◆ WHAT NEEDS TO BE DONE
Pull out every line below containing the word "that".

◆ RECORDS FOR THIS EXERCISE
##########

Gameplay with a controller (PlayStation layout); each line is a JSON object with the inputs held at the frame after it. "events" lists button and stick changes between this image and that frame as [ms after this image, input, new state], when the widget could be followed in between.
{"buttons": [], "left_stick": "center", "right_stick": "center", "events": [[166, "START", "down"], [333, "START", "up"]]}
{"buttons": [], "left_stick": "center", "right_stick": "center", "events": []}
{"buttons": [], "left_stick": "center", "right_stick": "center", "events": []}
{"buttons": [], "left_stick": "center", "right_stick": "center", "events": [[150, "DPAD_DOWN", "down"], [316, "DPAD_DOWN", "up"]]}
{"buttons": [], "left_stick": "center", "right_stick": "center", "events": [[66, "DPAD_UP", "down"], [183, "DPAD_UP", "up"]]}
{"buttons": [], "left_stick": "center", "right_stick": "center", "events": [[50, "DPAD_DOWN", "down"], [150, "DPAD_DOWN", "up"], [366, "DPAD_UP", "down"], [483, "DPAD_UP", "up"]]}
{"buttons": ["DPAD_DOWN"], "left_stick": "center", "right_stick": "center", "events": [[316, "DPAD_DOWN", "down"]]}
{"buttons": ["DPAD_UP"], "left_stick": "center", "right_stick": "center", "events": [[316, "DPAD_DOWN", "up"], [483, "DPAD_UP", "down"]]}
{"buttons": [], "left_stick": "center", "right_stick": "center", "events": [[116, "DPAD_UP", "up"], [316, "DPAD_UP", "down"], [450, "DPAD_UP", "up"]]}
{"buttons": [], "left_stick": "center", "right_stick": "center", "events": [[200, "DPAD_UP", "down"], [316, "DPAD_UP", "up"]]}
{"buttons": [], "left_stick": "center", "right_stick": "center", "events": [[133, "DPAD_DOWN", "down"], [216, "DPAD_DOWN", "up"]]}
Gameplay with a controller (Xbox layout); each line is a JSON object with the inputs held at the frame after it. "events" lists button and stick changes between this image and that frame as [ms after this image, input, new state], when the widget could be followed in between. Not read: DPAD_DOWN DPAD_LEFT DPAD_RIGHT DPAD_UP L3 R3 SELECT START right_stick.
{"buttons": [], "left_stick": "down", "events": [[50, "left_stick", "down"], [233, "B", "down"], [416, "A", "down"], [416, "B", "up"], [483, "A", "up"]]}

##########

◆ ANSWER SECTION
Gameplay with a controller (PlayStation layout); each line is a JSON object with the inputs held at the frame after it. "events" lists button and stick changes between this image and that frame as [ms after this image, input, new state], when the widget could be followed in between.
Gameplay with a controller (Xbox layout); each line is a JSON object with the inputs held at the frame after it. "events" lists button and stick changes between this image and that frame as [ms after this image, input, new state], when the widget could be followed in between. Not read: DPAD_DOWN DPAD_LEFT DPAD_RIGHT DPAD_UP L3 R3 SELECT START right_stick.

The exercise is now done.